Donald Trump è tornato. Controverso? Certo. Ingiustificabile per molti? Anche. Ma chi oggi si straccia le vesti forse dimentica che Trump incarna, nel bene e nel male, una fetta dell’America che non si sente rappresentata da chi considera l’opposizione il solo "lato civile e democratico" della politica.
Donald Trump è tutto questo: provocatore, diretto, spesso eccessivo, ma è l’uomo che ha riportato al centro il desiderio di un’America forte, anche se non sempre pacifica o conciliante.

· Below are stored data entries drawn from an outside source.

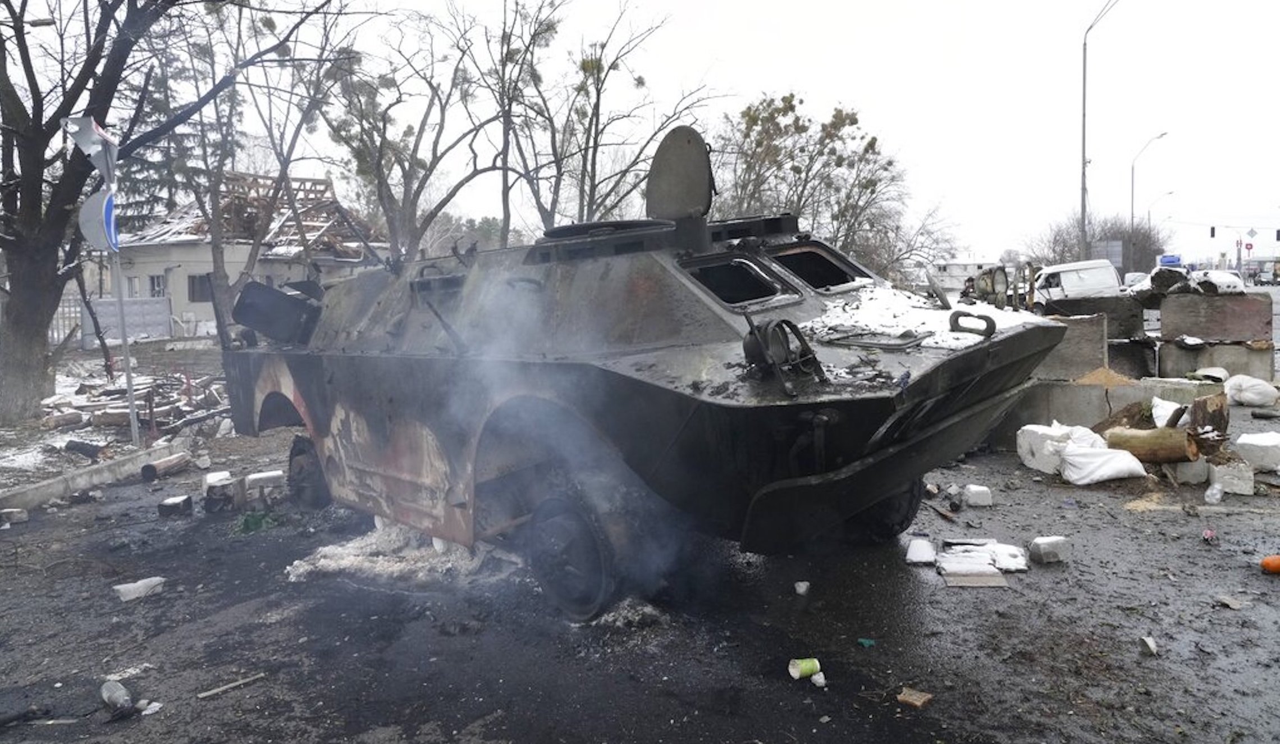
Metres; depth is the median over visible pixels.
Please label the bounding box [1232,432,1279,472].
concrete block
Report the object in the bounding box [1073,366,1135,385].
sand pile
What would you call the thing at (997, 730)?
asphalt road
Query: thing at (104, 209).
traffic sign
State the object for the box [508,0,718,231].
bare tree
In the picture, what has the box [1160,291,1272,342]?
concrete block
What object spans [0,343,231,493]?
snowy ground
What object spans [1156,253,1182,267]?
blue sign
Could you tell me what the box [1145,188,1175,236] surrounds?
street lamp
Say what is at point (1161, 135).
street lamp
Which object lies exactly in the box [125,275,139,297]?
window
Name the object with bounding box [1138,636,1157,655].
stone
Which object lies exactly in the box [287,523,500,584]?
ash
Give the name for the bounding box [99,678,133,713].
plastic bottle
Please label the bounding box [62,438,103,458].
log
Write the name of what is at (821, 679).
stone
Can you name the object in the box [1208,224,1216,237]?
traffic light
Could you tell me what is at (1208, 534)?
litter
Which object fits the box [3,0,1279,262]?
sky
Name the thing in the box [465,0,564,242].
bare tree
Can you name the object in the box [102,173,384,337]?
house
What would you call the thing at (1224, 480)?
concrete block
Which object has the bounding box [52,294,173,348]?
fence
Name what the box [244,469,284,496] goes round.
concrete block
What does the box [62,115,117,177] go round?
road sign
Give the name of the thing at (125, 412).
debris pile
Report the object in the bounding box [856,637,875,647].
litter
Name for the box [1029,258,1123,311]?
white van
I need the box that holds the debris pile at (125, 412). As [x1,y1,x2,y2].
[42,368,229,434]
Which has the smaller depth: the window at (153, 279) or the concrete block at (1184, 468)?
the concrete block at (1184, 468)
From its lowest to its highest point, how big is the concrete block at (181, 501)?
0.138 m
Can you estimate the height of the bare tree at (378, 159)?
9.351 m
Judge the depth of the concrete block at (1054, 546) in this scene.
5.42 m
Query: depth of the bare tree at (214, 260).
18.85 m
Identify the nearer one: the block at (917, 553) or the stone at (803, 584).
the stone at (803, 584)
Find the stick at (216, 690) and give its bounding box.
[196,671,266,698]
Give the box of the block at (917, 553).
[905,537,937,564]
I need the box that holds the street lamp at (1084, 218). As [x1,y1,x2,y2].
[1079,0,1121,258]
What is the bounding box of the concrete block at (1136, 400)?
[990,376,1226,450]
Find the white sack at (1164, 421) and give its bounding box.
[1150,397,1187,427]
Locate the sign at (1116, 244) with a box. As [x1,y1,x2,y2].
[1096,239,1123,268]
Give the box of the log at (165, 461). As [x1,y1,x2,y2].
[140,451,191,478]
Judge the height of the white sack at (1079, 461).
0.349 m
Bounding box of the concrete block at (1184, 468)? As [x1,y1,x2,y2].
[1164,458,1210,484]
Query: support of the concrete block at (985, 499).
on the asphalt road
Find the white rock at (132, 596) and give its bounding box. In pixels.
[112,576,166,601]
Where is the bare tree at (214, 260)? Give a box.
[176,0,353,345]
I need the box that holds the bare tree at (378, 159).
[318,3,505,260]
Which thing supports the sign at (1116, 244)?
on the ground
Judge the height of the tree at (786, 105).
9.301 m
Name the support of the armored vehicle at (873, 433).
on the asphalt road
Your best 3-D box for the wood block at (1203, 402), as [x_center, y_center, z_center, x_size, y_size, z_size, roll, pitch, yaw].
[5.324,0.447,8.003,0.325,0.474,0.433,4,7,40]
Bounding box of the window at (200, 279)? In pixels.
[187,273,212,301]
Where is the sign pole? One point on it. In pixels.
(129, 391)
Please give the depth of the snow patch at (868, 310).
4.86 m
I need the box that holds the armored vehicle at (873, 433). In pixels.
[203,122,1062,618]
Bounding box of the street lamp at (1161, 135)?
[1128,130,1168,250]
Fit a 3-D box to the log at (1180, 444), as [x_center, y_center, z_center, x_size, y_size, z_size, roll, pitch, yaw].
[4.636,0.654,7.711,0.740,0.326,0.351,4,7,40]
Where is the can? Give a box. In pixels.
[788,657,823,681]
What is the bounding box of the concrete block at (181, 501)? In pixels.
[157,494,193,516]
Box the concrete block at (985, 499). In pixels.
[963,484,993,506]
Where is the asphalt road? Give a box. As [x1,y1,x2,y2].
[0,392,1279,743]
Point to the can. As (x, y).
(807, 662)
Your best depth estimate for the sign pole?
9.53 m
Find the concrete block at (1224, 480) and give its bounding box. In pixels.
[1207,458,1255,494]
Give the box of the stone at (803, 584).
[793,579,810,593]
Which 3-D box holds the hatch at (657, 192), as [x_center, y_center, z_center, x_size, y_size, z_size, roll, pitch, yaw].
[0.271,-1.275,5.517,0.578,0.616,0.349,4,7,40]
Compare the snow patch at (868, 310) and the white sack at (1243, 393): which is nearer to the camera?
the snow patch at (868, 310)
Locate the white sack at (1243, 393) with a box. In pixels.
[1223,373,1278,406]
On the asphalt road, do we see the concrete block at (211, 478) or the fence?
the concrete block at (211, 478)
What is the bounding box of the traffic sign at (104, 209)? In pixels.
[77,187,119,252]
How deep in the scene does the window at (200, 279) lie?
27.65 m
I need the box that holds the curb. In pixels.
[0,442,179,511]
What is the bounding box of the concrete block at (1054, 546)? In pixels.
[1029,536,1072,564]
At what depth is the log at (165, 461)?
8.62 m
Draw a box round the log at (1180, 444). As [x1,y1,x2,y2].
[1103,426,1200,463]
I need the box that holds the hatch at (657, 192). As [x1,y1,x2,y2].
[646,125,714,220]
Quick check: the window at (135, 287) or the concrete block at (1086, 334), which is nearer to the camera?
the concrete block at (1086, 334)
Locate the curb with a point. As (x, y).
(64, 478)
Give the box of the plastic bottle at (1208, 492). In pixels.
[1204,481,1223,503]
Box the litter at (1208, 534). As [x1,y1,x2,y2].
[1200,527,1217,543]
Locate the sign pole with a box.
[62,116,141,445]
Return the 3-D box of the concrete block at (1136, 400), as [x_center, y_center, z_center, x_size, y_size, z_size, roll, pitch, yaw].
[4.885,0.416,9.313,2.510,0.612,1.353,4,7,40]
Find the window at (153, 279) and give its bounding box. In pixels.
[147,273,166,297]
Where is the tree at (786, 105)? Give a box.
[715,91,914,273]
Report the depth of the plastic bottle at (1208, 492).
6.63 m
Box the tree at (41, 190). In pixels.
[0,0,336,424]
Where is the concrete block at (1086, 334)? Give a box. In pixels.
[1035,311,1110,382]
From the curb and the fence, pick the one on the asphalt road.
the curb
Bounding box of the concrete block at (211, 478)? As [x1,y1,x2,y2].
[202,471,236,511]
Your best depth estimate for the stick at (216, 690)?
3.99 m
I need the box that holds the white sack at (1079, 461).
[1058,429,1148,484]
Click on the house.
(183, 298)
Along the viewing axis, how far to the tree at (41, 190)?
11.60 m
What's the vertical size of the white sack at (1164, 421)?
0.332 m
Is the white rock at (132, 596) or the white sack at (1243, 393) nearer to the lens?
the white rock at (132, 596)
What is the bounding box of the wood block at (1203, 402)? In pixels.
[1188,392,1229,441]
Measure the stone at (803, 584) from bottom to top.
0.061 m
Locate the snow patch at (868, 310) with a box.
[806,285,1045,346]
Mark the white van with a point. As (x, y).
(1065, 291)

È lo stesso leader che non ha mai temuto di sfidare un establishment ben radicato, di ribaltare ogni previsione, di rappresentare quel pezzo di Paese che non accetta lezioni di moralità o correttezza da un’élite che considera distante e ipocrita.
Sì, ha costruito muri e imposto una visione rigida sui migranti, ma l’America che lo ha eletto – e rielettto – è stanca di narrazioni semplici e di promesse che profumano di retorica. Si può non essere d'accordo, certo, ma Trump è stato riconfermato come voce di chi non vuole sentirsi dire come dovrebbe vivere, lavorare e pensare da chi è lontano dai problemi reali.

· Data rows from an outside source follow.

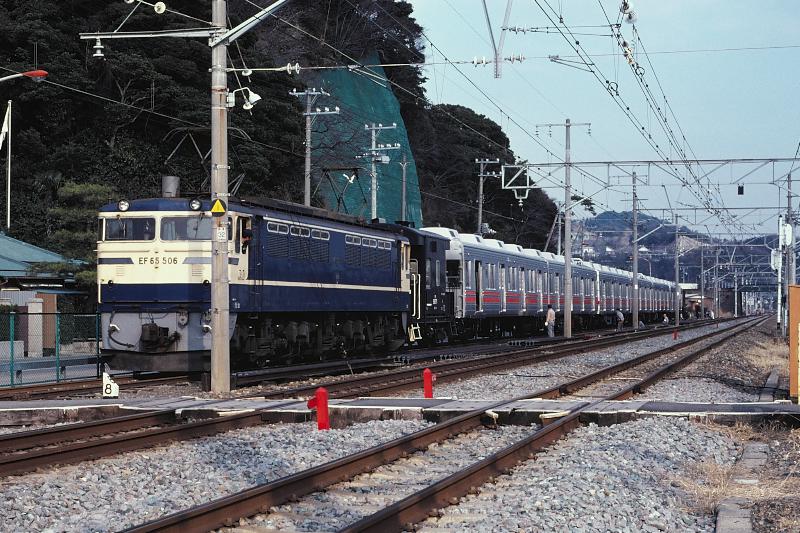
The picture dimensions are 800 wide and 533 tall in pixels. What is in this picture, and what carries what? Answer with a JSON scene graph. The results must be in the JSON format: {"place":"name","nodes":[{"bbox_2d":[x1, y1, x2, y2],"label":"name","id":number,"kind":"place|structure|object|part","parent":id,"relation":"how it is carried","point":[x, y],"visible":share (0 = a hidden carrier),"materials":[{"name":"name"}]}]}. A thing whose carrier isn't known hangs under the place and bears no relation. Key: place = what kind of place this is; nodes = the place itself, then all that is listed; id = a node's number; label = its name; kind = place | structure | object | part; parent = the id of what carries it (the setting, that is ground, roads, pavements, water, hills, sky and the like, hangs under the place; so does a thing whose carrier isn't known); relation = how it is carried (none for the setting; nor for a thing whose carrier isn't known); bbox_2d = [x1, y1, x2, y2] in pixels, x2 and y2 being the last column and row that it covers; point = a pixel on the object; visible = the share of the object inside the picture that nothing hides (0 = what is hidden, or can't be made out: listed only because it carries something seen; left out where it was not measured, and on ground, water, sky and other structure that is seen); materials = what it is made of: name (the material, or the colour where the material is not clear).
{"place":"outdoors","nodes":[
{"label":"outdoors","id":0,"kind":"place"},
{"bbox_2d":[0,232,91,350],"label":"building","id":1,"kind":"structure","parent":0,"point":[8,272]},
{"bbox_2d":[0,353,102,388],"label":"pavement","id":2,"kind":"structure","parent":0,"point":[77,369],"materials":[{"name":"grey"}]},
{"bbox_2d":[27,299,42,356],"label":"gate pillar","id":3,"kind":"structure","parent":2,"relation":"on","point":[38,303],"materials":[{"name":"beige concrete"}]},
{"bbox_2d":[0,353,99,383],"label":"guardrail","id":4,"kind":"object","parent":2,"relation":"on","point":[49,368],"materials":[{"name":"grey metal"}]},
{"bbox_2d":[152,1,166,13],"label":"insulator","id":5,"kind":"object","parent":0,"point":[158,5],"visible":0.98,"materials":[{"name":"white ceramic"}]},
{"bbox_2d":[0,0,565,259],"label":"wooded hill","id":6,"kind":"structure","parent":0,"point":[44,86],"materials":[{"name":"green plant"}]},
{"bbox_2d":[305,56,422,225],"label":"green netting","id":7,"kind":"object","parent":6,"relation":"on","point":[398,117],"visible":0.46,"materials":[{"name":"green fabric"}]},
{"bbox_2d":[1,395,798,431],"label":"level crossing","id":8,"kind":"structure","parent":0,"point":[666,404],"materials":[{"name":"grey concrete"}]},
{"bbox_2d":[103,372,118,397],"label":"marker","id":9,"kind":"object","parent":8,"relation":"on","point":[108,392],"visible":0.91,"materials":[{"name":"white"}]},
{"bbox_2d":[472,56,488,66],"label":"insulator","id":10,"kind":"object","parent":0,"point":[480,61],"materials":[{"name":"white ceramic"}]},
{"bbox_2d":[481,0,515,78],"label":"bracket","id":11,"kind":"object","parent":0,"point":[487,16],"visible":0.99,"materials":[{"name":"metal"}]},
{"bbox_2d":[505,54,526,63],"label":"insulator","id":12,"kind":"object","parent":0,"point":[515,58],"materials":[{"name":"white ceramic"}]},
{"bbox_2d":[408,0,799,235],"label":"sky","id":13,"kind":"structure","parent":0,"point":[669,6],"materials":[{"name":"blue"}]},
{"bbox_2d":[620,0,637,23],"label":"insulator","id":14,"kind":"object","parent":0,"point":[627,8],"visible":0.91,"materials":[{"name":"white"}]},
{"bbox_2d":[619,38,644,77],"label":"insulator","id":15,"kind":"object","parent":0,"point":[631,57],"visible":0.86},
{"bbox_2d":[570,210,782,289],"label":"distant hill","id":16,"kind":"structure","parent":0,"point":[603,215],"materials":[{"name":"green plant"}]},
{"bbox_2d":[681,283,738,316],"label":"station building","id":17,"kind":"structure","parent":0,"point":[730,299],"materials":[{"name":"brick"}]},
{"label":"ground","id":18,"kind":"structure","parent":0},
{"bbox_2d":[1,100,12,230],"label":"flagpole","id":19,"kind":"object","parent":18,"relation":"on","point":[8,221],"visible":0.86,"materials":[{"name":"white"}]},
{"bbox_2d":[0,101,11,150],"label":"flag","id":20,"kind":"object","parent":19,"relation":"attached to","point":[7,129],"visible":0.99,"materials":[{"name":"white fabric"}]},
{"bbox_2d":[0,69,47,82],"label":"street lamp","id":21,"kind":"object","parent":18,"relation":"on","point":[30,73],"visible":0.99,"materials":[{"name":"red"}]},
{"bbox_2d":[35,182,114,287],"label":"tree","id":22,"kind":"object","parent":18,"relation":"on","point":[74,187],"visible":0.4,"materials":[{"name":"green plant"}]},
{"bbox_2d":[290,84,333,208],"label":"utility pole","id":23,"kind":"object","parent":18,"relation":"on","point":[306,201],"visible":0.51,"materials":[{"name":"grey concrete"}]},
{"bbox_2d":[359,121,398,220],"label":"utility pole","id":24,"kind":"object","parent":18,"relation":"on","point":[379,128],"visible":0.59,"materials":[{"name":"grey concrete"}]},
{"bbox_2d":[0,319,793,532],"label":"gravel bed","id":25,"kind":"object","parent":18,"relation":"on","point":[188,502],"visible":0.59,"materials":[{"name":"grey gravel"}]},
{"bbox_2d":[0,310,100,387],"label":"fence","id":26,"kind":"object","parent":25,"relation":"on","point":[30,313],"visible":0.85,"materials":[{"name":"green metal"}]},
{"bbox_2d":[209,0,230,399],"label":"utility pole","id":27,"kind":"object","parent":25,"relation":"on","point":[213,325],"visible":0.95,"materials":[{"name":"grey concrete"}]},
{"bbox_2d":[91,37,105,57],"label":"insulator","id":28,"kind":"object","parent":27,"relation":"attached to","point":[97,53],"visible":0.95,"materials":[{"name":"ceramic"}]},
{"bbox_2d":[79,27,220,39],"label":"crossarm","id":29,"kind":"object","parent":27,"relation":"attached to","point":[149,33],"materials":[{"name":"white metal"}]},
{"bbox_2d":[210,198,227,215],"label":"warning sign","id":30,"kind":"object","parent":27,"relation":"attached to","point":[216,205],"visible":0.96,"materials":[{"name":"yellow metal"}]},
{"bbox_2d":[215,224,226,241],"label":"sign","id":31,"kind":"object","parent":27,"relation":"attached to","point":[221,235],"visible":0.9,"materials":[{"name":"white"}]},
{"bbox_2d":[224,88,260,109],"label":"lamp","id":32,"kind":"object","parent":27,"relation":"attached to","point":[249,106],"visible":0.91,"materials":[{"name":"white metal"}]},
{"bbox_2d":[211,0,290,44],"label":"arm","id":33,"kind":"object","parent":27,"relation":"attached to","point":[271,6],"visible":0.95},
{"bbox_2d":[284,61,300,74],"label":"insulator","id":34,"kind":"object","parent":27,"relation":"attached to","point":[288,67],"visible":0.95,"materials":[{"name":"white ceramic"}]},
{"bbox_2d":[306,387,329,430],"label":"red post","id":35,"kind":"object","parent":25,"relation":"on","point":[324,393],"visible":0.97,"materials":[{"name":"red paint"}]},
{"bbox_2d":[0,321,706,404],"label":"railway track","id":36,"kind":"structure","parent":25,"relation":"on","point":[151,381],"materials":[{"name":"brown metal"}]},
{"bbox_2d":[96,188,423,374],"label":"locomotive","id":37,"kind":"object","parent":36,"relation":"on","point":[129,291],"visible":0.81,"materials":[{"name":"blue metal"}]},
{"bbox_2d":[117,199,129,211],"label":"headlight","id":38,"kind":"object","parent":37,"relation":"attached to","point":[126,204],"visible":0.89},
{"bbox_2d":[104,217,155,240],"label":"windshield","id":39,"kind":"structure","parent":37,"relation":"in","point":[116,226],"materials":[{"name":"glass"}]},
{"label":"windshield","id":40,"kind":"part","parent":37,"relation":"part of","materials":[{"name":"glass"}]},
{"bbox_2d":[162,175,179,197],"label":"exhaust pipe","id":41,"kind":"object","parent":37,"relation":"on","point":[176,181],"visible":0.53,"materials":[{"name":"metal"}]},
{"bbox_2d":[160,216,211,239],"label":"windshield","id":42,"kind":"object","parent":37,"relation":"in","point":[176,222],"visible":0.61,"materials":[{"name":"glass"}]},
{"bbox_2d":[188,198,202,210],"label":"headlight","id":43,"kind":"object","parent":37,"relation":"attached to","point":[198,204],"visible":0.95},
{"bbox_2d":[160,125,244,193],"label":"pantograph","id":44,"kind":"object","parent":37,"relation":"on","point":[202,162],"visible":0.53,"materials":[{"name":"metal"}]},
{"bbox_2d":[319,166,363,212],"label":"pantograph","id":45,"kind":"object","parent":37,"relation":"on","point":[338,202],"visible":0.67,"materials":[{"name":"black"}]},
{"bbox_2d":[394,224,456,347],"label":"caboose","id":46,"kind":"object","parent":36,"relation":"on","point":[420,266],"visible":0.28,"materials":[{"name":"black metal"}]},
{"bbox_2d":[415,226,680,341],"label":"train","id":47,"kind":"object","parent":36,"relation":"on","point":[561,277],"visible":0.51,"materials":[{"name":"metal"}]},
{"bbox_2d":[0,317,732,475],"label":"railway track","id":48,"kind":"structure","parent":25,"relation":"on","point":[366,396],"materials":[{"name":"brown metal"}]},
{"bbox_2d":[423,368,435,398],"label":"red post","id":49,"kind":"object","parent":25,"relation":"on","point":[428,373],"visible":0.96,"materials":[{"name":"red"}]},
{"bbox_2d":[121,314,776,532],"label":"railway track","id":50,"kind":"structure","parent":25,"relation":"on","point":[149,527],"materials":[{"name":"metal"}]},
{"bbox_2d":[544,305,555,336],"label":"person","id":51,"kind":"object","parent":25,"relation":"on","point":[551,313],"visible":0.97},
{"bbox_2d":[538,120,591,337],"label":"utility pole","id":52,"kind":"object","parent":25,"relation":"on","point":[567,310],"visible":0.97,"materials":[{"name":"grey concrete"}]},
{"bbox_2d":[614,309,623,329],"label":"person","id":53,"kind":"object","parent":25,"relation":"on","point":[619,314],"visible":0.93},
{"bbox_2d":[631,172,639,327],"label":"utility pole","id":54,"kind":"object","parent":25,"relation":"on","point":[634,255],"visible":0.99,"materials":[{"name":"grey metal"}]},
{"bbox_2d":[662,312,669,324],"label":"person","id":55,"kind":"object","parent":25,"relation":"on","point":[666,317],"visible":0.96},
{"bbox_2d":[672,329,678,339],"label":"red marker","id":56,"kind":"object","parent":25,"relation":"on","point":[675,334],"visible":0.96,"materials":[{"name":"red"}]},
{"bbox_2d":[674,215,680,328],"label":"utility pole","id":57,"kind":"object","parent":25,"relation":"on","point":[677,275],"visible":0.99,"materials":[{"name":"grey metal"}]},
{"bbox_2d":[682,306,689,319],"label":"person","id":58,"kind":"object","parent":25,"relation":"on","point":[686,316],"visible":0.96},
{"bbox_2d":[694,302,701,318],"label":"person","id":59,"kind":"object","parent":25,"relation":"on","point":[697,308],"visible":0.96},
{"bbox_2d":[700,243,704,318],"label":"utility pole","id":60,"kind":"object","parent":25,"relation":"on","point":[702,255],"visible":0.99,"materials":[{"name":"grey"}]},
{"bbox_2d":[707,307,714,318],"label":"person","id":61,"kind":"object","parent":25,"relation":"on","point":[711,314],"visible":0.9},
{"bbox_2d":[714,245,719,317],"label":"utility pole","id":62,"kind":"object","parent":25,"relation":"on","point":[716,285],"visible":0.98,"materials":[{"name":"grey"}]},
{"bbox_2d":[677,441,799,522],"label":"dry grass","id":63,"kind":"structure","parent":25,"relation":"on","point":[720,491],"materials":[{"name":"plant"}]},
{"bbox_2d":[714,441,768,532],"label":"concrete curb","id":64,"kind":"structure","parent":25,"relation":"on","point":[722,518],"materials":[{"name":"grey concrete"}]},
{"bbox_2d":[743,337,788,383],"label":"dry grass","id":65,"kind":"structure","parent":25,"relation":"on","point":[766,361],"materials":[{"name":"beige plant"}]},
{"bbox_2d":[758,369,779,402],"label":"concrete curb","id":66,"kind":"structure","parent":25,"relation":"on","point":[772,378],"materials":[{"name":"grey concrete"}]},
{"bbox_2d":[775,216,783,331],"label":"signal post","id":67,"kind":"object","parent":25,"relation":"on","point":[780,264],"visible":0.84,"materials":[{"name":"white metal"}]},
{"bbox_2d":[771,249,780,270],"label":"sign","id":68,"kind":"object","parent":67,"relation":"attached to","point":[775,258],"visible":0.78,"materials":[{"name":"white"}]},
{"bbox_2d":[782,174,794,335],"label":"utility pole","id":69,"kind":"object","parent":25,"relation":"on","point":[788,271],"visible":0.9,"materials":[{"name":"grey metal"}]},
{"bbox_2d":[503,158,799,199],"label":"overhead gantry","id":70,"kind":"object","parent":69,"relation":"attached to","point":[727,160],"visible":0.95,"materials":[{"name":"grey metal"}]},
{"bbox_2d":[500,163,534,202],"label":"bracket","id":71,"kind":"object","parent":70,"relation":"hanging from","point":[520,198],"visible":0.95,"materials":[{"name":"white metal"}]},
{"bbox_2d":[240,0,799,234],"label":"overhead wires","id":72,"kind":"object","parent":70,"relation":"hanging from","point":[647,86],"visible":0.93,"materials":[{"name":"black metal"}]},
{"bbox_2d":[737,184,744,194],"label":"signal light","id":73,"kind":"object","parent":70,"relation":"hanging from","point":[739,188],"visible":0.93,"materials":[{"name":"black"}]},
{"bbox_2d":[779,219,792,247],"label":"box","id":74,"kind":"object","parent":69,"relation":"attached to","point":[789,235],"visible":0.82,"materials":[{"name":"white"}]},
{"bbox_2d":[789,284,799,402],"label":"cabinet","id":75,"kind":"object","parent":25,"relation":"on","point":[791,313],"visible":0.99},
{"bbox_2d":[400,150,407,221],"label":"utility pole","id":76,"kind":"object","parent":18,"relation":"on","point":[404,182],"visible":0.63,"materials":[{"name":"grey concrete"}]},
{"bbox_2d":[475,158,499,236],"label":"utility pole","id":77,"kind":"object","parent":18,"relation":"on","point":[481,179],"visible":0.54,"materials":[{"name":"grey concrete"}]}
]}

Per chi lo vota, lui è il simbolo di un Paese che vuole tornare a dettare le sue leggi, senza piegarsi alle mode del momento e alle intromissioni di un sistema globalizzato che sacrifica l’America sull’altare del politicamente corretto.
Gli stessi che oggi lo condannano hanno ignorato la volontà di metà della popolazione, considerandola inferiore e, soprattutto, non ascoltata. Trump è il sintomo di un Paese spaccato, certo, ma è anche l’antidoto – almeno per i suoi – a una società che troppo spesso si è dimenticata di chi non ha voce. Criticato, condannato, maledetto, eppure rieletto. Non sarà l’America migliore, ma è l’America di cui non si può fare a meno di tener conto.
Questa non è la notte più nera: è una chiamata a svegliarsi e, finalmente, a prendere atto che l’America di Trump non è un errore. È una realtà.